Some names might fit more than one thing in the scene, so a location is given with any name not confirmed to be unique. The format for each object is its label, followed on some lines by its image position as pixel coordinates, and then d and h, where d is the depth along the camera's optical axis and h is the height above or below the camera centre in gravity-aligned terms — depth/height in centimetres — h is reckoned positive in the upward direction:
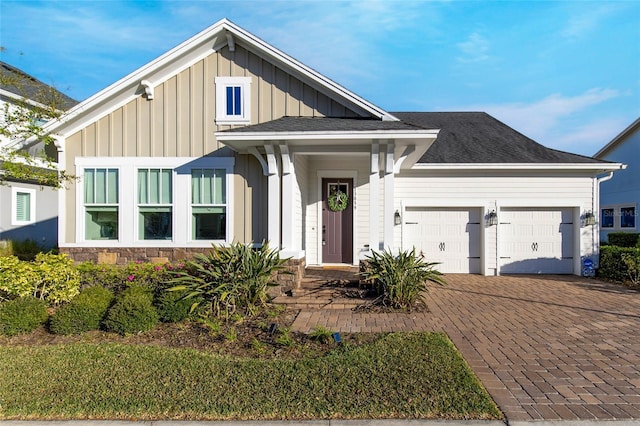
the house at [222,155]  849 +141
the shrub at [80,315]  586 -149
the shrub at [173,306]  625 -143
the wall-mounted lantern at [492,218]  1143 -8
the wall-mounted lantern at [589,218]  1124 -8
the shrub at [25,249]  1095 -96
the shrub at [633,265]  1009 -126
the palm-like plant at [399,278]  718 -115
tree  720 +167
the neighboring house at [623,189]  1650 +114
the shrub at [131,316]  581 -148
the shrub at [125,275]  716 -110
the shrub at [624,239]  1369 -85
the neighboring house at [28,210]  1292 +21
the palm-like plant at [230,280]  658 -111
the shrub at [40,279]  659 -108
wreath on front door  1089 +37
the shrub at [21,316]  581 -149
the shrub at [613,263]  1053 -131
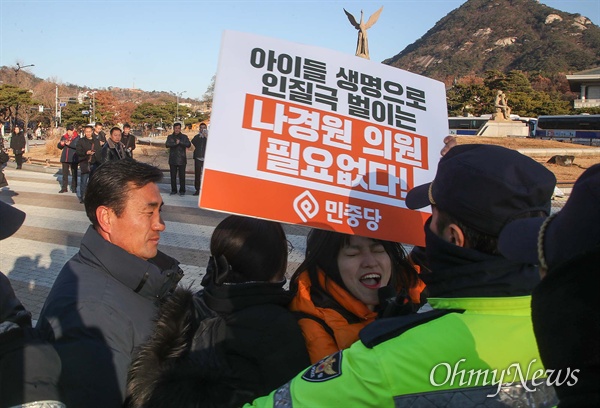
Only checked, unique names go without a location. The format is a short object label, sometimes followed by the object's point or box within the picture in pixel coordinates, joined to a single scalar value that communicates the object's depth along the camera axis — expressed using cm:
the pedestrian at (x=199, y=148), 1298
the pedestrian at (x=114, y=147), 1130
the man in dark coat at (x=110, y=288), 162
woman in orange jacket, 175
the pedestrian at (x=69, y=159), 1258
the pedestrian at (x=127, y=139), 1266
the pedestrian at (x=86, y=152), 1159
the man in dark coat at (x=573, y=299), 73
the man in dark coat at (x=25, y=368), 121
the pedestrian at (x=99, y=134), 1324
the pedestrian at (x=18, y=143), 1722
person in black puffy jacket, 155
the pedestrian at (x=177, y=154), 1238
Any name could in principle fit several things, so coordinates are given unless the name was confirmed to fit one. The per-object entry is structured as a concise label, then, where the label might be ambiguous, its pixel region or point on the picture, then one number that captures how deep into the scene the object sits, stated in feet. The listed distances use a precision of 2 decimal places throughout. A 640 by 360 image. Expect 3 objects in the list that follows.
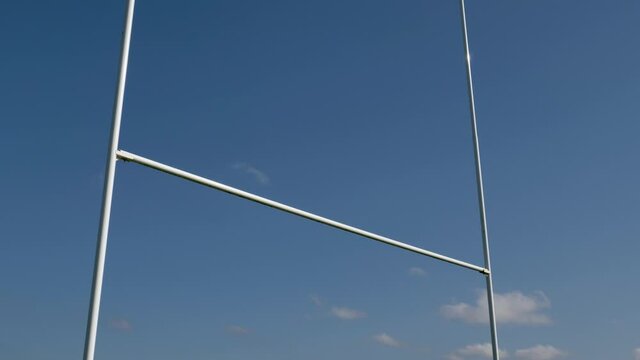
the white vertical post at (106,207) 9.22
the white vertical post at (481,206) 17.83
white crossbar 11.14
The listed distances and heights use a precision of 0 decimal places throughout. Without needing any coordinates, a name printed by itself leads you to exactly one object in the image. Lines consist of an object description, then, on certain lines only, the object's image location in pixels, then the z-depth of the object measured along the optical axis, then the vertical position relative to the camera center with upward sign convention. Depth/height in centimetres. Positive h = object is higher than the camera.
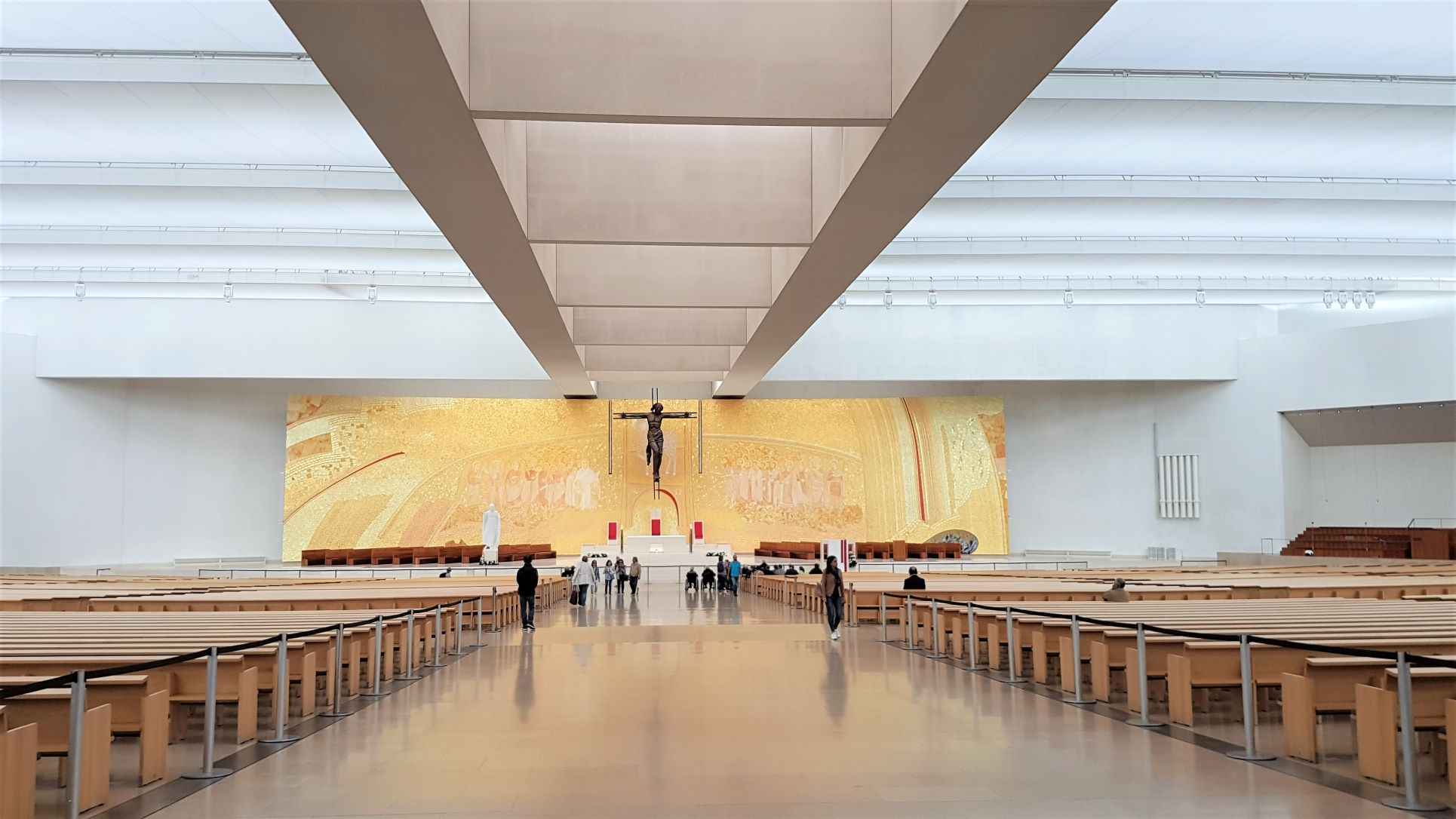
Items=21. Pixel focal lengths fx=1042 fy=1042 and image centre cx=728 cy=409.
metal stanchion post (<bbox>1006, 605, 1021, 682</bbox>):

========================

What the task asks:
With pictures omitted, repeat the entries above word for word from the line holding "the shrub at [613,263]" down to the line holding "Any name could", keeping both of those lines.

Reply to the task:
the shrub at [613,263]  1053 -131
Only checked, unique names go without a location. The format is a short object label, sometimes followed by the object's point or box within the picture in pixel coordinates, joined to a single scalar value that communicates the object's depth along the camera axis — expressed using cm:
the pedestrian at (x=199, y=148), 1298
the pedestrian at (x=114, y=147), 1130
the man in dark coat at (x=110, y=288), 162
woman in orange jacket, 175
the pedestrian at (x=69, y=159), 1258
the pedestrian at (x=127, y=139), 1266
the pedestrian at (x=86, y=152), 1159
the man in dark coat at (x=573, y=299), 73
the man in dark coat at (x=25, y=368), 121
the pedestrian at (x=99, y=134), 1324
the pedestrian at (x=18, y=143), 1722
person in black puffy jacket, 155
the pedestrian at (x=177, y=154), 1238
Any name could in principle fit several things, so coordinates are given unless the name was confirmed to fit one. The per-object entry is structured as a concise label, then, where the label might be ambiguous, its pixel region or point on the picture, then one number that captures how deep into the scene the object sits, stated in feet. The listed distances use a precision of 2 decimal places throughout. A 640 by 360 image. Expect 3 objects in the list that follows.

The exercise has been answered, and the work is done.